Yes I do~
FLAC or WMA you say? How about AAC? That's my current favorite because of its size/quality balance, but I don't know if your sound system can handle those.
Anyway, the process is the same whichever format you choose. I'll walk you through how I do it, but there are tons of other ways. I'm assuming you're a Windows user.
First you'll need to rip the audio files from your DVDs, I suppose. If you already did this, just skip this paragraph. I still use the discontinued DVD decrypter
for this, there's probably newer software, but this one does exactly what I want. Fire up the program, select Tools > Settings, IFO Mode tab. There select "by chapter" under "file splitting", which makes sure your album will be split into separate tracks. Hit OK and select Mode > IFO.
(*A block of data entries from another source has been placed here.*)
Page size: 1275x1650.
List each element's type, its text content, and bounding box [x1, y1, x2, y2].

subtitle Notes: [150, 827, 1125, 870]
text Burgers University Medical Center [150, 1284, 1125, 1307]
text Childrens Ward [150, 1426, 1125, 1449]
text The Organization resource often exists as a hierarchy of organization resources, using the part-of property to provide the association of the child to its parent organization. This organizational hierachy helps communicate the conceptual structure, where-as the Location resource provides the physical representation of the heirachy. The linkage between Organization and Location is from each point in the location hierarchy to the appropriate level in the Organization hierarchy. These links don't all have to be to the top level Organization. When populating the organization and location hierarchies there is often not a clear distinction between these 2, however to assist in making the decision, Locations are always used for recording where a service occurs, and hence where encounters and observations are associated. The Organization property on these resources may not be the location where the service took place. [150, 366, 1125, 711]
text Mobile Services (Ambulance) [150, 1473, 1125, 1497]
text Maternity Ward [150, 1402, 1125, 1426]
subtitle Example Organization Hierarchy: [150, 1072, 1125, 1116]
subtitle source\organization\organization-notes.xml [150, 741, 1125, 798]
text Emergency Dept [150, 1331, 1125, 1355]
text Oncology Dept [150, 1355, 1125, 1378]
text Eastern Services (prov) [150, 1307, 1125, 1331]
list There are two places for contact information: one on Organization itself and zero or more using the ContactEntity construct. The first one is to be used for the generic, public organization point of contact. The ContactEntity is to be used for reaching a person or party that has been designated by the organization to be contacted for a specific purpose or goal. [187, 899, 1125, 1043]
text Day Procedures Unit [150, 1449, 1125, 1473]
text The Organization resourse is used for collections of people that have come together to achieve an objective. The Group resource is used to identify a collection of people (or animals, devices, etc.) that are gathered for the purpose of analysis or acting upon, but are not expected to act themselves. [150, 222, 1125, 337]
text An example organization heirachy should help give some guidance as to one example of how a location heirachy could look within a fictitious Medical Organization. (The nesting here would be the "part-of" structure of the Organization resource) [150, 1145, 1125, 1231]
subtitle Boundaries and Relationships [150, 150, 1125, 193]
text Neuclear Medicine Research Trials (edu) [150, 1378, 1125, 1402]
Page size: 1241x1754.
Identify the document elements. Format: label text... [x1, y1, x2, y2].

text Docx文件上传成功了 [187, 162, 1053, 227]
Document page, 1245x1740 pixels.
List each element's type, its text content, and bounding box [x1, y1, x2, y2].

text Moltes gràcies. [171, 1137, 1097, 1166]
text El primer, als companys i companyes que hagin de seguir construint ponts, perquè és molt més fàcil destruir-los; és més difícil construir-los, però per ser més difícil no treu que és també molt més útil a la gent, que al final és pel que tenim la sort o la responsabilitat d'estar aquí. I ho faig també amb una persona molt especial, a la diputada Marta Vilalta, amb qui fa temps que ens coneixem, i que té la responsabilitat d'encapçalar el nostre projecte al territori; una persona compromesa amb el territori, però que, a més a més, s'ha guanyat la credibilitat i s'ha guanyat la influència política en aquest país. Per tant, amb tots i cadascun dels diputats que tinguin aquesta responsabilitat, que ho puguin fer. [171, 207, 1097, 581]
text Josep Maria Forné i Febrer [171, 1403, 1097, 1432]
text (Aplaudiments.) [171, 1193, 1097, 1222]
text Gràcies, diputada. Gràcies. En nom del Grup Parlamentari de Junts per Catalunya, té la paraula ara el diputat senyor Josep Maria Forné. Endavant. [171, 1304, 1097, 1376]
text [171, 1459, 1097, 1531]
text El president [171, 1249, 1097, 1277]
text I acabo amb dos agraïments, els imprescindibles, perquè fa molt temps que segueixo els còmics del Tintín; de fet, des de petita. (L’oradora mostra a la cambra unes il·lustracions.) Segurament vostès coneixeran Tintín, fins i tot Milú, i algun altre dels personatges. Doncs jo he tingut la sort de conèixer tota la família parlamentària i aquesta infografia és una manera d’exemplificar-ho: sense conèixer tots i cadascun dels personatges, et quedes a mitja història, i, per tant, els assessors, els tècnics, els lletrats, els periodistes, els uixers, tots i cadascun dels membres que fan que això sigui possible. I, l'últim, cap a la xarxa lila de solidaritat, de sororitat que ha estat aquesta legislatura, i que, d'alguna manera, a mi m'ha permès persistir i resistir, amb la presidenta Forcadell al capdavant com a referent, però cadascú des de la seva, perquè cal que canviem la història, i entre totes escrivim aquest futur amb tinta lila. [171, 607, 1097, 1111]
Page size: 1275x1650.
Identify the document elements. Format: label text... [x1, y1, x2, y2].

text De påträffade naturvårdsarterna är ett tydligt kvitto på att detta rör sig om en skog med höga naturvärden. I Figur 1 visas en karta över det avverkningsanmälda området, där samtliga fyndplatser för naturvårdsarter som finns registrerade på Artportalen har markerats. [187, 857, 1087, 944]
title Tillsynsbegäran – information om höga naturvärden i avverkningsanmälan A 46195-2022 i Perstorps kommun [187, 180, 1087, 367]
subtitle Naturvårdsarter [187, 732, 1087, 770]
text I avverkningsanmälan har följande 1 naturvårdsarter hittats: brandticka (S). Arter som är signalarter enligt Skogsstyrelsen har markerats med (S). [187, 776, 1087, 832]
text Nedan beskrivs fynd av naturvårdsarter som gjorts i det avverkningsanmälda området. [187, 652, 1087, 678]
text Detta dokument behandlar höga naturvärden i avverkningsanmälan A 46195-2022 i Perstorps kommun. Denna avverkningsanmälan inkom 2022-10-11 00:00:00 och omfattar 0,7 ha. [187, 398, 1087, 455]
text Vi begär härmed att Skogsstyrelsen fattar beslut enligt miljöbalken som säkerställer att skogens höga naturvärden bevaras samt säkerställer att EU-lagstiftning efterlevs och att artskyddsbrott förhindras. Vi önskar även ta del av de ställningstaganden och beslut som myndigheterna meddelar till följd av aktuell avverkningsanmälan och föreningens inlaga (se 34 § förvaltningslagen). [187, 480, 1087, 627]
The main album should be selected automatically in the Input tab. If it isn't, select it manually. Then go to the Stream processing tab and check "Enable Stream Processing". Uncheck everything but your 5.1 DTS or AC3 track, highlight said track and select Demux below. Select a destination on the left and hit the big CD > HDD icon. After a few minutes you should have all your AC3 or DTS tracks ripped to your harddrive. It's possible that there are some extra files, like DTS files which only seem to be a couple of Kb long, you can safely delete those.
Then for the conversion part. I recommend you get foobar2000
, which is a free and awesome lightweight audio player that also happens to be very handy for encoding purposes. You'll also need the AC3
and the DTS
plugins since that'll be the source material you'll be working with. Unzip the plugin dll files to your foobar2000\\components folder. Then you should get the Flac
or Nero AAC
encoder (Both are free. Don't know about WMA exactly, to be honest) and unzip them somewhere. Fire up foobar2000 and add your AC3/DTS files to the playlist. You can tag them before or after conversion, whichever you prefer. Then select them all and right click > Convert > Convert to...
Under Encoding preset select FLAC or MP4, whichever you prefer. You can change the quality by clicking the three dots (...) next to the preset (Please note that for AAC, the bitrate foobar indicates only applies to stereo files. For 5.1 files the bitrate will be much higher than indicated. Experiment with the settings until you find a decent compromise between size and quality).
Click OK and foobar will ask you for the location of the flac.exe or neroaacenc.exe you just downloaded. Point it to the correct folder and hit OK a few more times.
After a few minutes you'll have a nice collection of multichannel FLAC or AAC files. Hurray.